Что же касается других предметов, то я рассматривал их как кару небесную, неведомо за какие грехи насланную на нас, как жестокое испытание, не пройдя которое ты не вырастешь, не станешь взрослым, тем самым невероятно счастливым существом, что может не готовить уроки, не сдавать экзамены, не сидеть каждый день по четыре-пять часов за партой.
Да разве можно сравнить нашу жизнь с жизнью Тома Сойера и Гека Финна, которым было суждено испытать такие головокружительные приключения! Как-то в конце каникул перед шестым классом, прочитав эти две книги, решил повторить подвиг героических мальчишек и отправиться на плоту по нашей речке в далекие края. Куда, и сам того не знал; во всяком случае, не ближе Черного моря.
Плот строили мы вместе с Ванько, которого без особого труда я подбил на это путешествие. Начали мы с того, что глубокой ночью похитили у дядьки Юхима, который жил у самой речки, новые ворота. На следующий день разъяренный дядька Юхим поочередно хватал за рукав каждого парнишку и допытывался, не его ли рук это дело. Мы же затащили ворота в заросли вербы и целую неделю привязывали к ним жерди, чтобы не ухнули сразу на дно реки.
За дядькой Юхимом пришла очередь моей мамы и отца Ванько: теперь они пытались дознаться, какая это нечистая сила повинна в том, что почти каждый день исчезают то пшено, то сало, то хлеб. Только что лежала целая буханка хлеба, а уж половины как не бывало. Потом стала исчезать кухонная посуда — еду-то надо в чем-то готовить, а затем, к концу сборов, и одежда. Ванько даже отцовский полушубок прихватил, мотивируя свой поступок тем, что хотя сейчас лето, но ведь не известно, сколько времени будем плавать, и в пути, вполне возможно, нас захватит зима.

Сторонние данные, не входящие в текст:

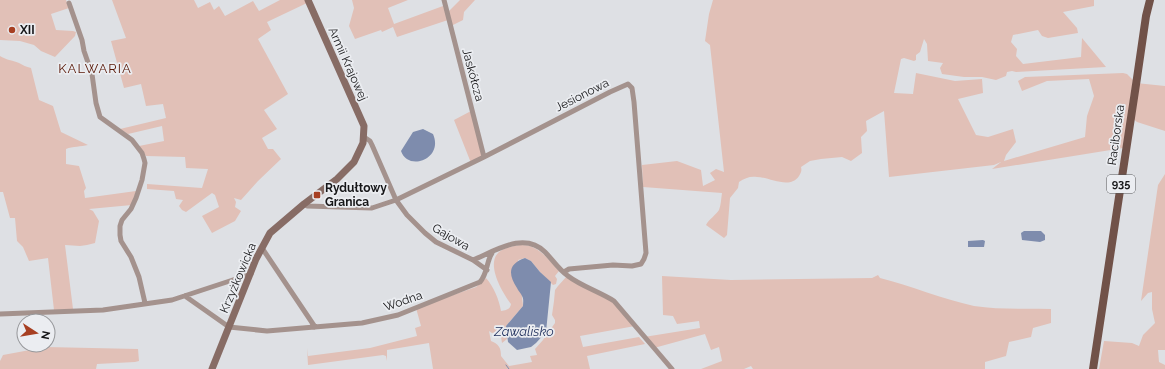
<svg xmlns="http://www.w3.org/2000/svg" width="1165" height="369" font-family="Raleway,sans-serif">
<rect width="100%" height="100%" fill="#dee0e4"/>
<path fill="#e1c0b7" d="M0,0H66L69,8L51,14L56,30L73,31L76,32L75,36L55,57L41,51L34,45L20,41L0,40Z
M112,0H194L198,8L210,2L214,10L219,6L225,16L253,1L259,11L280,0H305L307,3L267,22L271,30L258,39L288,94L264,110L277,129L262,138L268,149H273L281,159L258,181L241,200L234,198L236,202L235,207L241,211L235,221L212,233L202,216L219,207L215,195L212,193L186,212L182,210L179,206L183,200L176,199L174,191L147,189V184L202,188L208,169L186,168L185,157L146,156L139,146L164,141L162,126L128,134L120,129L166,118L163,104L146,106L141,84L124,88L111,41L126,38Z
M352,0H408L388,8L394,24L443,6L448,20L397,37L393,27L382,32L381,30L355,39L349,26L354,8Z
M460,0H475L464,12L463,20L451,26L448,12Z
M713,0H1094V6L1063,12L1077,28L1078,33L1048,38L1042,36L1038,30L1013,35L1011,42L1017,49L1016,56L1023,64L1081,57L1082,38L1106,67L1016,72L1012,71L1007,72L1006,76L996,80L982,77H964L942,74L940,68L943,63L928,61L927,44L924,39L920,52L916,55V60L914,61L904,58L901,59L894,93L913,94L916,73L955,81L982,79L983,93L958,99L976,135L988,137L1013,129L1016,142L1006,155L1004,161L1085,137L1087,116L1094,96L1089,79L1047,81L1022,91L1018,81L1025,77L1123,73L1127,74L1133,80L1123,148L992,169L1001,162L994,165L889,177L884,111L866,121L867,131L861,137L862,153L851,161L842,157L821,159L810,161L801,167C802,171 801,173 799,176C790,190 769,177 757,177C750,176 745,178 739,182L738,188L730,198L727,235L724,238L706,225C709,219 716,215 719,210C721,205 721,199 722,193L643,187L642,165L677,161L701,170L703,186L715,180L710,173L716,169L724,172L710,45L705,41L709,14Z
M0,56C6,60 12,60 19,63C23,65 26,67 31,68L39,100L53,106L61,132L88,145C81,147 73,146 66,149V164L79,166L86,188L84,191L85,198L136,191L132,205L89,209L93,211L99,221L95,243L87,245L80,246L65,245L73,309L54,310L48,258L29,261L23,247L17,241L15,218H10L3,192H0Z
M1136,83L1165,86V131L1137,122L1131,117Z
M471,111L482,156L471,163L454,120Z
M1165,174V350H1158L1159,362L1165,365V369H1099L1104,341L1132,343L1139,346L1143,335L1155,323L1152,309V292L1148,293L1141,301L1158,185Z
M520,245C538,244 548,259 559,271L555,276L557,279L556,284L553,285L540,272L531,261L525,258L518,260L523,306L506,326L507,339L502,343L501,337L498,332L492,333L489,331L491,341C499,344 501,348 501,356L509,366L532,362L530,356L537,355L535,349L543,340L555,323V320L552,315L554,301L555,290L558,286L567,276L614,301L635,326L580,336L583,347L639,337L645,344L587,356L590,369H433L429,343L387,350V361L386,356L383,355L308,365L307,348L308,356L370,348L417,336L415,328L421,326L416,308L476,287L486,278C494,287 499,300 501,311C506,310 510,310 511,304C503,294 485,264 499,252C504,248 513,246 520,245Z
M878,275L880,278C912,286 942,299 974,306C999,310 1026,308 1051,309V323L1033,328L1031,337L1009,342L1006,356L985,362V369H753L751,366L744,369H701L722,361L719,347L711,350L705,334L654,348L644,337L700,328L699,321L677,324L673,316L663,315L662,276L731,280L872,278Z
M46,347L138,349L139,361L135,362L97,364L96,369H0V361L3,355Z"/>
<path fill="#7e8cad" d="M423,129L433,134C444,159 408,172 401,151L413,132Z
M1024,231H1041L1045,235V240L1040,242L1022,240L1021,233Z
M983,240L985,241L984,247H968V241Z
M525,258L531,261L540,272L551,282L546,332L536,343L531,347L517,350L508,342L506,326L523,306C523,303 524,299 522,296C521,293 518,291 517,288C508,274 508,264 525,258Z"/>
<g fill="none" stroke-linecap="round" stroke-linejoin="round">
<path stroke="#7e8cad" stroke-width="1" d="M506,365L509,369"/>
<path stroke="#a4928d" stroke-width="5" d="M444,0L484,157
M69,3L82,40L84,51L92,74L96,103L100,117L132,140L142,153L144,159L145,163L142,180L136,198L131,209L122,220L120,226V235L121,241L131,257L139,277L145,303
M364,137L370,141L372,145L396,200L407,215L425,233L436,242L473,260C495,251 524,231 545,252C552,259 559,270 568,276C581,286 600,292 614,301L672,369
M304,204L307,206L372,208L396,200L484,157L610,92L628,84L632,88L634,102L646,253L644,259L641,264L632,266L613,265L569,269L564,272
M262,248L315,327
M473,260L487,270
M185,296L229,327L267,331L362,323L398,315L480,282C488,273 486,262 492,253
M0,314L103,310L172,300L251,274"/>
<path stroke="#876c65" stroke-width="7" d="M212,369L256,259L270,233L304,204L337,179L354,162L363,143L364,126L308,0"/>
<path stroke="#715249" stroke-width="8" d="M1093,369L1137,78L1146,16L1150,0"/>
</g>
<g fill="#a73f22" stroke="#ebedf1" stroke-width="1.5">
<circle cx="12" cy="30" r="4"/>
<rect x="313" y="191" width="8" height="8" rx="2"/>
</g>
<g text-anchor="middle" stroke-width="3.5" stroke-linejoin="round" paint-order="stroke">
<rect fill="#ebedf1" stroke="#565659" stroke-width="1" x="1107" y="175" width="28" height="18" rx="3"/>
<g font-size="11" font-weight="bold" fill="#161618">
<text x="1121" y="188">935</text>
</g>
<g font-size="12" font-weight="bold" fill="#161618" stroke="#ebedf1" text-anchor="start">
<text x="20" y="34">XII</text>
<text x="325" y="192">Rydułtowy<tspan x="325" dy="14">Granica</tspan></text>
</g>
<g font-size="12" fill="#161618" stroke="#ebedf1">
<text transform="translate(348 64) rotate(66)" y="4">Armii Krajowej</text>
<text transform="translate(473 75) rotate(75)" y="4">Jaskółcza</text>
<text transform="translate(582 95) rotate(-27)" y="4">Jesionowa</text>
<text transform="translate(1116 135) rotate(-82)" y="4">Raciborska</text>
<text transform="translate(451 237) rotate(30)" y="4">Gajowa</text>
<text transform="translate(238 278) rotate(-67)" y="4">Krzyżkowicka</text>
<text transform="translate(403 301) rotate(-19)" y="4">Wodna</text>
</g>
<g font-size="13" letter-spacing="1" fill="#561402" stroke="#ebedf1">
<text x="95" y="73">KALWARIA</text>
</g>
<g font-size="13" font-style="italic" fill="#1f2f5c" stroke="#ebedf1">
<text x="524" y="336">Zawalisko</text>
</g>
</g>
<g transform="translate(36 333) rotate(102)"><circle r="19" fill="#ebedf1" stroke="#96979a"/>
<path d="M0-3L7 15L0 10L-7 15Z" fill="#a73f22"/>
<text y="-6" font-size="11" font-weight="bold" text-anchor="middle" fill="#161618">N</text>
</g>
</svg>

Отчалили поздно вечером, когда совсем смеркалось, чтобы нас не заметили и не вытащили обратно на берег. Ванько все у меня допытывался, где завтра нас будут искать, как утопленников: на плесе против села или пониже, у обрыва?..

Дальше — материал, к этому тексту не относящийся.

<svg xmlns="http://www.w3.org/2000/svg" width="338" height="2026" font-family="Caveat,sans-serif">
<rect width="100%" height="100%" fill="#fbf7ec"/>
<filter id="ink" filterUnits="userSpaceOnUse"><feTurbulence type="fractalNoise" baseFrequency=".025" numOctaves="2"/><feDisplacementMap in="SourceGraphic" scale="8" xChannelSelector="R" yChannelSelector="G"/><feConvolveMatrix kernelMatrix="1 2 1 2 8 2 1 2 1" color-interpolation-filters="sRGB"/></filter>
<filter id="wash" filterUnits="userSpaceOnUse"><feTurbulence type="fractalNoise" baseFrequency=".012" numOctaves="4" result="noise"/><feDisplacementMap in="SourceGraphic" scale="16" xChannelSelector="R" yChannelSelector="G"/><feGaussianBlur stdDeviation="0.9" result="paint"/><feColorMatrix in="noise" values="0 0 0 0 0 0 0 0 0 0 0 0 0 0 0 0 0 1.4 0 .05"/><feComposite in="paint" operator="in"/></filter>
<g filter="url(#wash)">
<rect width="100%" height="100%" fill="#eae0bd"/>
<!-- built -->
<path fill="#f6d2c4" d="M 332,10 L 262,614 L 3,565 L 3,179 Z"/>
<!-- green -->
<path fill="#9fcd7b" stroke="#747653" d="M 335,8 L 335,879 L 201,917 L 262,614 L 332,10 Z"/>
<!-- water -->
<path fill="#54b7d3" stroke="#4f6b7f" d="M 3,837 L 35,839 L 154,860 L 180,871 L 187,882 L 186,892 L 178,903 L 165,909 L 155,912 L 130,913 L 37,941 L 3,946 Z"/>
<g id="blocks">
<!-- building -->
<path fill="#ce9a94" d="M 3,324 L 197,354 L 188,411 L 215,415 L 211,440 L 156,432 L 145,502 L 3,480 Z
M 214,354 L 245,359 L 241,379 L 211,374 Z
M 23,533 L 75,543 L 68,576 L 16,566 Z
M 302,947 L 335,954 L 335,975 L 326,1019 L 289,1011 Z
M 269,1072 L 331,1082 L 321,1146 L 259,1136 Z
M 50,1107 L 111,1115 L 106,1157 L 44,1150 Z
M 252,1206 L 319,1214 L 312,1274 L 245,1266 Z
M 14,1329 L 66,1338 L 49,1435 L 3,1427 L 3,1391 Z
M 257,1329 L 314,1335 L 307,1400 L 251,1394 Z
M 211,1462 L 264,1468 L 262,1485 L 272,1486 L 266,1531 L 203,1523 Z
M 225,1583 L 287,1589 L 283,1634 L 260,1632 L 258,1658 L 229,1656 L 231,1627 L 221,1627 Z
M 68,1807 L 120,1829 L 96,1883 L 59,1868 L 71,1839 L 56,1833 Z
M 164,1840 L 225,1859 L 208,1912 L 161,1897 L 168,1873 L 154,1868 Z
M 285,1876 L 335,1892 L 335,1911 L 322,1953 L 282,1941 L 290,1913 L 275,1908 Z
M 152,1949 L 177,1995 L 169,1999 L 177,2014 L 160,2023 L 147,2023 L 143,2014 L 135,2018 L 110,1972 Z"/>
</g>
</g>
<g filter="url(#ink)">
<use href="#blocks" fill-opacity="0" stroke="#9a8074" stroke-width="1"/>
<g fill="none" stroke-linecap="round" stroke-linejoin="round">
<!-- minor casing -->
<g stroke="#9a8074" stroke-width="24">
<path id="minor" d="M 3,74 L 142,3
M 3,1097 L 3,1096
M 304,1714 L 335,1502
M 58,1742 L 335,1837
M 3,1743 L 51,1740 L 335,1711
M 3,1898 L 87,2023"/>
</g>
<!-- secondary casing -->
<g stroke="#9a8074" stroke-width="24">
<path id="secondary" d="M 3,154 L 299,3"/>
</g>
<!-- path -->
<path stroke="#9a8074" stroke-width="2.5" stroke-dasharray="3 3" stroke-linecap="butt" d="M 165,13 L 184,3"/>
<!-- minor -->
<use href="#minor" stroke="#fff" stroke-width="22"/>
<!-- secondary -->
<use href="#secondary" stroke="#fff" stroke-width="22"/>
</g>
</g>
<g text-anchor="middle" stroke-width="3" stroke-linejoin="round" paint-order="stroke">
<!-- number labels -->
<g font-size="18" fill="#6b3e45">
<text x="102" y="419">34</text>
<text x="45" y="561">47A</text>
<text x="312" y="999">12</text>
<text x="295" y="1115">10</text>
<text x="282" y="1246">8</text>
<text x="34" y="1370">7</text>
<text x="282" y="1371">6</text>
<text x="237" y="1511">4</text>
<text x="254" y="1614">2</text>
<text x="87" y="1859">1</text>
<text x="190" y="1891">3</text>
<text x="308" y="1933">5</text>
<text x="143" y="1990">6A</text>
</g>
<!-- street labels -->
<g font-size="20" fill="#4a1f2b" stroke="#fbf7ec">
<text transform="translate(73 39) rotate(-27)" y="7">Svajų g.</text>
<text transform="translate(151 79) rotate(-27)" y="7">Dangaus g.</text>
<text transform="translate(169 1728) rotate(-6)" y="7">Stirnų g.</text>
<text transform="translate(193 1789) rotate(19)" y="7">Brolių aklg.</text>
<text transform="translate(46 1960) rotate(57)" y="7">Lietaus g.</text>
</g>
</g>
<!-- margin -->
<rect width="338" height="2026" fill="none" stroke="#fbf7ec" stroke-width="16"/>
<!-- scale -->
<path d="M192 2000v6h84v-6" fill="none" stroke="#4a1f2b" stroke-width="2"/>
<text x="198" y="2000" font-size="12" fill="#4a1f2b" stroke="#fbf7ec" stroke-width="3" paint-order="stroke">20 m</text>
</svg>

Проплыли мы не меньше двух часов. Было очень интересно и страшновато, особенно когда всплескивала вблизи большая рыбина. А потом мы попали на быстрину, плот понесло с такой скоростью, что в глазах зарябило, и вдруг со страшной силой ударило в корягу. Плот встал на дыбы, и мы с Ванько бултыхнулись в темный омут. Не потонули только потому, что оба плавали, как утки. Все наше имущество пошло ко дну, мне удалось спасти лишь шест, а Ванько еще долго барахтался в водовороте и с отчаянием спрашивал, не видел ли я тулуп.